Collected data

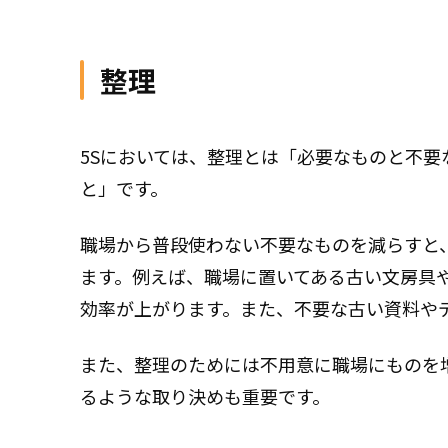
整理
5Sにおいては、整理とは「必要なものと不
と」です。
職場から普段使わない不要なものを減らすと
ます。例えば、職場に置いてある古い文房具
効率が上がります。また、不要な古い資料や
また、整理のためには不用意に職場にものを
るような取り決めも重要です。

#### Assigned task:
Quote every line of the listing above verbatim, leaving out the pictures.

#### Answer box:
整理
5Sにおいては、整理とは「必要なものと不
と」です。
職場から普段使わない不要なものを減らすと
ます。例えば、職場に置いてある古い文房具
効率が上がります。また、不要な古い資料や
また、整理のためには不用意に職場にものを
るような取り決めも重要です。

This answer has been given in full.